Critical security scholars have argued that biometric identity technologies, databanking, digital surveillance, and risk analysis reveal not a blockaded boundary but a border that follows transboundary migrants as they move within and between national territories. Managed through risk-based technologies, this networked, contingent border respatialises inclusion and exclusion, forming a border that is potentially everywhere and nowhere in particular. At the same time, immigration scholars have shown how immigration authorities deploy policing, inspection, and identification practices both within and beyond territorial boundaries, making life increasingly uncertain for noncitizens. In the US, Immigration and Customs Enforcement's (ICE) authority to detain noncitizens has become a key spatial strategy in domestic counter-terrorism, interior immigration enforcement and border securitisation.

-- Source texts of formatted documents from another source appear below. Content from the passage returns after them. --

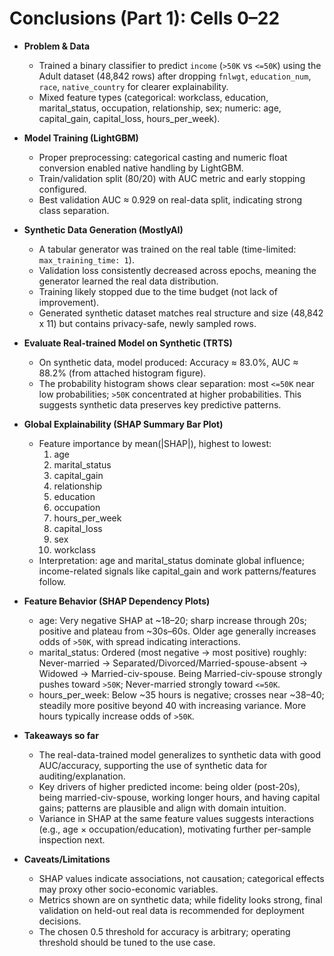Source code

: # Conclusions (Part 1): Cells 0–22

- **Problem & Data**
  - Trained a binary classifier to predict `income` (`>50K` vs `<=50K`) using the Adult dataset (48,842 rows) after dropping `fnlwgt`, `education_num`, `race`, `native_country` for clearer explainability.
  - Mixed feature types (categorical: workclass, education, marital_status, occupation, relationship, sex; numeric: age, capital_gain, capital_loss, hours_per_week).

- **Model Training (LightGBM)**
  - Proper preprocessing: categorical casting and numeric float conversion enabled native handling by LightGBM.
  - Train/validation split (80/20) with AUC metric and early stopping configured.
  - Best validation AUC ≈ 0.929 on real-data split, indicating strong class separation.

- **Synthetic Data Generation (MostlyAI)**
  - A tabular generator was trained on the real table (time-limited: `max_training_time: 1`).
  - Validation loss consistently decreased across epochs, meaning the generator learned the real data distribution.
  - Training likely stopped due to the time budget (not lack of improvement).
  - Generated synthetic dataset matches real structure and size (48,842 x 11) but contains privacy-safe, newly sampled rows.

- **Evaluate Real-trained Model on Synthetic (TRTS)**
  - On synthetic data, model produced: Accuracy ≈ 83.0%, AUC ≈ 88.2% (from attached histogram figure).
  - The probability histogram shows clear separation: most `<=50K` near low probabilities; `>50K` concentrated at higher probabilities. This suggests synthetic data preserves key predictive patterns.

- **Global Explainability (SHAP Summary Bar Plot)**
  - Feature importance by mean(|SHAP|), highest to lowest:
    1) age
    2) marital_status
    3) capital_gain
    4) relationship
    5) education
    6) occupation
    7) hours_per_week
    8) capital_loss
    9) sex
    10) workclass
  - Interpretation: age and marital_status dominate global influence; income-related signals like capital_gain and work patterns/features follow.

- **Feature Behavior (SHAP Dependency Plots)**
  - age: Very negative SHAP at ~18–20; sharp increase through 20s; positive and plateau from ~30s–60s. Older age generally increases odds of `>50K`, with spread indicating interactions.
  - marital_status: Ordered (most negative → most positive) roughly: Never-married → Separated/Divorced/Married-spouse-absent → Widowed → Married-civ-spouse. Being Married-civ-spouse strongly pushes toward `>50K`; Never-married strongly toward `<=50K`.
  - hours_per_week: Below ~35 hours is negative; crosses near ~38–40; steadily more positive beyond 40 with increasing variance. More hours typically increase odds of `>50K`.

- **Takeaways so far**
  - The real-data-trained model generalizes to synthetic data with good AUC/accuracy, supporting the use of synthetic data for auditing/explanation.
  - Key drivers of higher predicted income: being older (post-20s), being married-civ-spouse, working longer hours, and having capital gains; patterns are plausible and align with domain intuition.
  - Variance in SHAP at the same feature values suggests interactions (e.g., age × occupation/education), motivating further per-sample inspection next.

- **Caveats/Limitations**
  - SHAP values indicate associations, not causation; categorical effects may proxy other socio-economic variables.
  - Metrics shown are on synthetic data; while fidelity looks strong, final validation on held-out real data is recommended for deployment decisions.
  - The chosen 0.5 threshold for accuracy is arbitrary; operating threshold should be tuned to the use case.
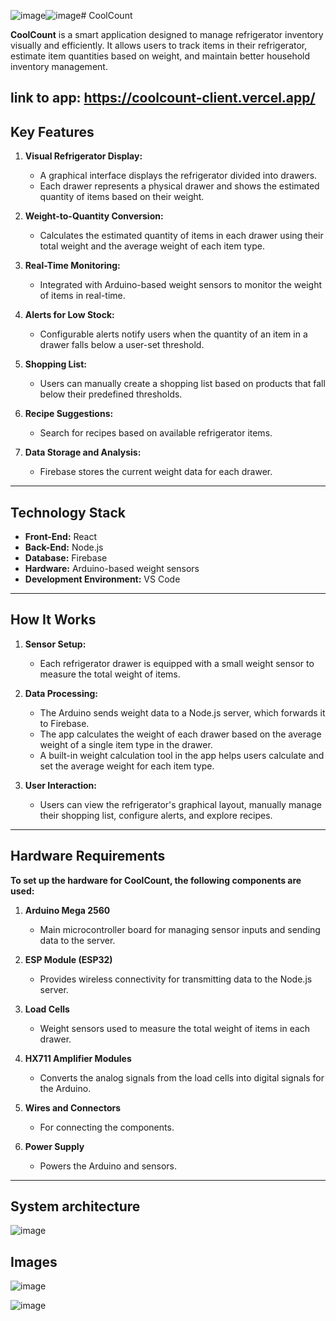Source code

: ![image](https://github.com/user-attachments/assets/288d598c-62f4-42e0-90d1-b726f30fb4b2)![image](https://github.com/user-attachments/assets/1079f13b-7709-4029-b131-10a528b4e3f8)# CoolCount

**CoolCount** is a smart application designed to manage refrigerator inventory visually and efficiently. It allows users to track items in their refrigerator, estimate item quantities based on weight, and maintain better household inventory management.

link to app: https://coolcount-client.vercel.app/
---

## Key Features

1. **Visual Refrigerator Display:**
   - A graphical interface displays the refrigerator divided into drawers.
   - Each drawer represents a physical drawer and shows the estimated quantity of items based on their weight.

2. **Weight-to-Quantity Conversion:**
   - Calculates the estimated quantity of items in each drawer using their total weight and the average weight of each item type.

3. **Real-Time Monitoring:**
   - Integrated with Arduino-based weight sensors to monitor the weight of items in real-time.

4. **Alerts for Low Stock:**
   - Configurable alerts notify users when the quantity of an item in a drawer falls below a user-set threshold.
  
5. **Shopping List:**
   - Users can manually create a shopping list based on products that fall below their predefined thresholds.

6. **Recipe Suggestions:**
   - Search for recipes based on available refrigerator items.

7. **Data Storage and Analysis:**
   - Firebase stores the current weight data for each drawer.

---

## Technology Stack

- **Front-End:** React
- **Back-End:** Node.js
- **Database:** Firebase
- **Hardware:** Arduino-based weight sensors
- **Development Environment:** VS Code

---

## How It Works

1. **Sensor Setup:**
   - Each refrigerator drawer is equipped with a small weight sensor to measure the total weight of items.

2. **Data Processing:**
   - The Arduino sends weight data to a Node.js server, which forwards it to Firebase.
   - The app calculates the weight of each drawer based on the average weight of a single item type in the drawer.
   - A built-in weight calculation tool in the app helps users calculate and set the average weight for each item type.
     
3. **User Interaction:**
   - Users can view the refrigerator's graphical layout, manually manage their shopping list, configure alerts, and explore recipes.

---

## Hardware Requirements

**To set up the hardware for CoolCount, the following components are used:**

1. **Arduino Mega 2560**
   - Main microcontroller board for managing sensor inputs and sending data to the server.
     
2. **ESP Module (ESP32)**
   - Provides wireless connectivity for transmitting data to the Node.js server.
     
3. **Load Cells**
   - Weight sensors used to measure the total weight of items in each drawer.
     
4. **HX711 Amplifier Modules**
   - Converts the analog signals from the load cells into digital signals for the Arduino.
     
5. **Wires and Connectors**
   - For connecting the components.
    
6. **Power Supply**
   - Powers the Arduino and sensors.

---
## System architecture
![image](https://github.com/user-attachments/assets/9396bcc6-7d5a-4243-9c62-e84972153327)

## Images
![image](https://media.licdn.com/dms/image/v2/D4D22AQFoBZnYjL8aew/feedshare-shrink_1280/B4DZPgIuDBG0Ao-/0/1734632204022?e=1748476800&v=beta&t=a2YScyb8o72UnpFAwypg_k6OiA295_GvoHX5CQkEvVk)

![image](https://media.licdn.com/dms/image/v2/D4D22AQFmW455VI-4_A/feedshare-shrink_800/B4DZPgIuDDHUAk-/0/1734632203635?e=1748476800&v=beta&t=qd2dhrtbzmhvIsHJHIrCOZUV0UJai0yNcBKTPmbK7nw)
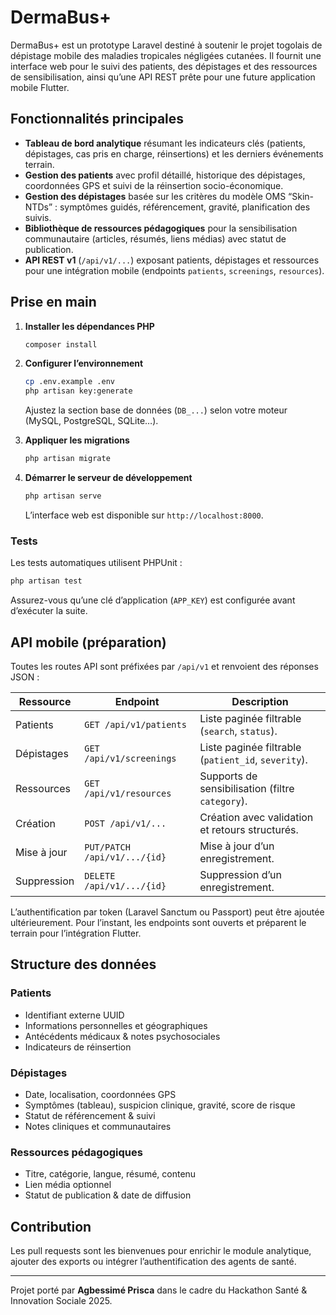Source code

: # DermaBus+

DermaBus+ est un prototype Laravel destiné à soutenir le projet togolais de dépistage mobile des maladies tropicales négligées cutanées. Il fournit une interface web pour le suivi des patients, des dépistages et des ressources de sensibilisation, ainsi qu’une API REST prête pour une future application mobile Flutter.

## Fonctionnalités principales

- **Tableau de bord analytique** résumant les indicateurs clés (patients, dépistages, cas pris en charge, réinsertions) et les derniers événements terrain.
- **Gestion des patients** avec profil détaillé, historique des dépistages, coordonnées GPS et suivi de la réinsertion socio-économique.
- **Gestion des dépistages** basée sur les critères du modèle OMS “Skin-NTDs” : symptômes guidés, référencement, gravité, planification des suivis.
- **Bibliothèque de ressources pédagogiques** pour la sensibilisation communautaire (articles, résumés, liens médias) avec statut de publication.
- **API REST v1** (`/api/v1/...`) exposant patients, dépistages et ressources pour une intégration mobile (endpoints `patients`, `screenings`, `resources`).

## Prise en main

1. **Installer les dépendances PHP**

   ```bash
   composer install
   ```

2. **Configurer l’environnement**

   ```bash
   cp .env.example .env
   php artisan key:generate
   ```

   Ajustez la section base de données (`DB_...`) selon votre moteur (MySQL, PostgreSQL, SQLite…).

3. **Appliquer les migrations**

   ```bash
   php artisan migrate
   ```

4. **Démarrer le serveur de développement**

   ```bash
   php artisan serve
   ```

   L’interface web est disponible sur `http://localhost:8000`.

### Tests

Les tests automatiques utilisent PHPUnit :

```bash
php artisan test
```

Assurez-vous qu’une clé d’application (`APP_KEY`) est configurée avant d’exécuter la suite.

## API mobile (préparation)

Toutes les routes API sont préfixées par `/api/v1` et renvoient des réponses JSON :

| Ressource    | Endpoint                     | Description                                         |
|--------------|------------------------------|-----------------------------------------------------|
| Patients     | `GET /api/v1/patients`       | Liste paginée filtrable (`search`, `status`).       |
| Dépistages   | `GET /api/v1/screenings`     | Liste paginée filtrable (`patient_id`, `severity`). |
| Ressources   | `GET /api/v1/resources`      | Supports de sensibilisation (filtre `category`).    |
| Création     | `POST /api/v1/...`           | Création avec validation et retours structurés.     |
| Mise à jour  | `PUT/PATCH /api/v1/.../{id}` | Mise à jour d’un enregistrement.                    |
| Suppression  | `DELETE /api/v1/.../{id}`    | Suppression d’un enregistrement.                    |

L’authentification par token (Laravel Sanctum ou Passport) peut être ajoutée ultérieurement. Pour l’instant, les endpoints sont ouverts et préparent le terrain pour l’intégration Flutter.

## Structure des données

### Patients

- Identifiant externe UUID
- Informations personnelles et géographiques
- Antécédents médicaux & notes psychosociales
- Indicateurs de réinsertion

### Dépistages

- Date, localisation, coordonnées GPS
- Symptômes (tableau), suspicion clinique, gravité, score de risque
- Statut de référencement & suivi
- Notes cliniques et communautaires

### Ressources pédagogiques

- Titre, catégorie, langue, résumé, contenu
- Lien média optionnel
- Statut de publication & date de diffusion

## Contribution

Les pull requests sont les bienvenues pour enrichir le module analytique, ajouter des exports ou intégrer l’authentification des agents de santé.

---
Projet porté par **Agbessimé Prisca** dans le cadre du Hackathon Santé & Innovation Sociale 2025.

Thus, transboundary migration and state responses to it trouble analytic distinctions between domestic and foreign policy, immigration and national security, the border and the interior. This paper builds on recent work in immigration geopolitics to analyse how detention, in particular, works to contain individual migrants and deter future migrants. Focusing on noncitizen family detention, this article situates US noncitizen detention in a broader milieu of pre-9/11 US immigration enforcement law and post-9/11 security practices. I then analyse how detention congeals a number of spatial strategies – remoteness, isolation, spatial ordering, inter-centre transfers, and criminalisation – that work to destabilise migrants' support networks. Modulated with digitised border and identity surveillance technologies, detention foregrounds the persistence of disciplinary tactics in risk-dominated security regimes.